If you’ve ever seen a dis­as­ter movie then you know exactly what is going to hap­pen in this flick.  Within the first few min­utes of Flood!, the dam that over­looks a lit­tle Oregon town is sprout­ing small but notice­able leaks due to recent heavy rain­fall.  Copter pilot Steve (Robert Culp) spots one of these leaks and duti­fully informs his busi­ness part­ner, Paul (Martin Milner), who asks the Mayor Cutler (Richard Basehart) to drain the reser­voir.  However, this will drain the fish out of the lake and reduce fish­ing lodge busi­ness so he refuses.  However, things quickly get worse and pretty soon it’s tidal wave city for the townies.

Despite the ser­vice­able (if cookie-cutter) premise, Flood! fails to deliver the dis­as­trous goods.  The main rea­son is that scaled-to-television nature of the movie works against it in a big way.  Allen for­got that the fun of his cin­e­matic spec­ta­cles was their epic sprawl — the huge sets, the mas­sive name-star casts, the inflated run­ning times and the mul­ti­ple scenes of destruc­tion.  Without that kind of megabucks excess to prop it up, Flood! looks exactly like the tri­fle that it is.

In fair­ness, Allen did spring for a decent t.v.-level cast — in addi­tion to the names men­tioned above, Flood! also fea­tures Barbara Hershey, Cameron Mitchell, Carol Lynley and Roddy McDowell — but the film’s lim­ited size ensures they have lit­tle to do.  Hershey in par­tic­u­lar is wasted in a role as the mayor’s daughter/fiancé of Paul.  She tries really hard to breathe some human­ity into the role so it’s a shame the char­ac­ter is so minor in the scheme of things.  However, the real “throw­away role” award goes to McDowell, who appears in exactly one scene as a lodge vis­i­tor at the begin­ning and is never seen again.

Also, the money spent secur­ing the cast seems to have resulted in corner-cutting at every other level.  After some decent minia­ture effects show­ing the destruc­tion of the dam, the rest of the flood-induced dis­as­ter is sug­gested via grimy-looking stock footage.  The script restricts itself in a way that sug­gests fore­seen bud­get restric­tions, rely­ing on a whole lot of soap-opera ban­ter to fill the lengthy spaces between disaster-oriented set­pieces.  It also sets up a bunch of sub­plots that it mostly cops out on fin­ish­ing (for instance, char­ac­ters get bumped off but we never get to see their sig­nif­i­cant oth­ers react to the news).  Director and t.v. vet Earl Bellamy keeps it all from going off the rails but can’t really over­come the chintzy nature of the proceedings.

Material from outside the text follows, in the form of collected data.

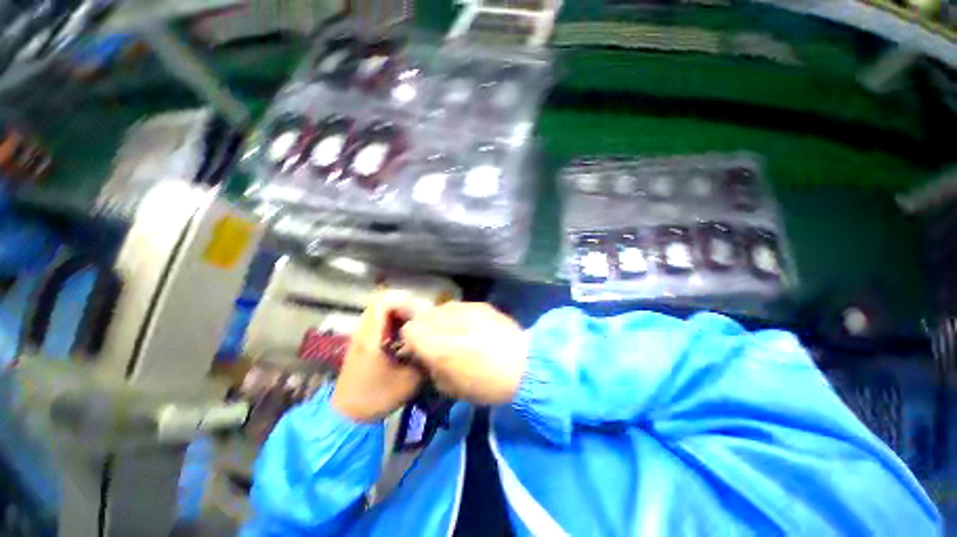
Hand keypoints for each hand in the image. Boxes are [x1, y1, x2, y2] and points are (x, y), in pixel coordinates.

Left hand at [331, 292, 424, 422]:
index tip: (418, 313)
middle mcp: (363, 331)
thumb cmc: (377, 398)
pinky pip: (377, 320)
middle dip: (403, 304)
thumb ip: (424, 358)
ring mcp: (360, 335)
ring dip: (397, 312)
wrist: (347, 416)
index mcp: (371, 337)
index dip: (403, 301)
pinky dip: (391, 321)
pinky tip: (403, 335)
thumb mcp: (408, 381)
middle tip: (419, 316)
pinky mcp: (361, 342)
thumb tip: (436, 342)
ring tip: (413, 324)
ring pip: (379, 310)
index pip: (383, 302)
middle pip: (381, 301)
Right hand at [401, 302, 528, 404]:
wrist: (524, 365)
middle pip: (423, 316)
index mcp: (437, 345)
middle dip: (424, 328)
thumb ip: (431, 369)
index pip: (409, 330)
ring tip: (452, 332)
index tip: (419, 351)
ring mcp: (464, 308)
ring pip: (439, 308)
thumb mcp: (451, 388)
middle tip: (435, 342)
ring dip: (440, 320)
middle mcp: (447, 321)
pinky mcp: (479, 304)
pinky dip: (456, 315)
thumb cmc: (487, 384)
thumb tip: (426, 357)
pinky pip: (458, 306)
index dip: (411, 341)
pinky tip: (468, 326)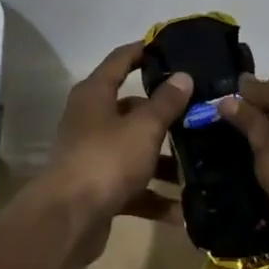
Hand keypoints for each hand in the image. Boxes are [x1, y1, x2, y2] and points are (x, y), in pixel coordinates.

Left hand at [33, 42, 191, 264]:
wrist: (68, 220)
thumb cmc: (106, 159)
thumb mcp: (143, 127)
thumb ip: (166, 103)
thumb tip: (183, 76)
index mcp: (95, 94)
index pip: (120, 60)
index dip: (143, 51)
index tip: (170, 47)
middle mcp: (91, 119)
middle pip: (132, 109)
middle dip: (164, 114)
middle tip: (199, 112)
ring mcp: (94, 155)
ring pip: (135, 149)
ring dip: (164, 160)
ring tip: (200, 164)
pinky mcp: (99, 189)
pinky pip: (133, 187)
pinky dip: (155, 197)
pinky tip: (184, 212)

The actors do their best but they don’t have much to work with.  Robert Culp comes off the best, using his “cool cynic” per­sona to fill in the blanks left by the script, and it’s always fun to watch Mitchell ham­ming it up.  Milner is the real lead of the film and he tries hard but he’s got a kind of t.v. bland­ness that works against him: he’s per­fect for a fea­tured role in a hour-long drama but not charis­matic enough to carry a whole film.  The most amus­ing per­for­mance may come from Lynley, who plays a seri­ously preg­nant woman trapped in a flood­ing house.  Her scenes of labor pains and deal­ing with the ris­ing waters play like their own self-parodies  and she lays on the histri­on­ics in a suit­ably smile-inducing manner.

Ultimately, Flood! is a curi­ously numb­ing expe­ri­ence.  It goes through the motions in a com­pe­tent but unin­spired man­ner that is not good enough to be com­pelling and not bad enough to rate as a camp-classic howler.  Only com­pletists and masochists need apply.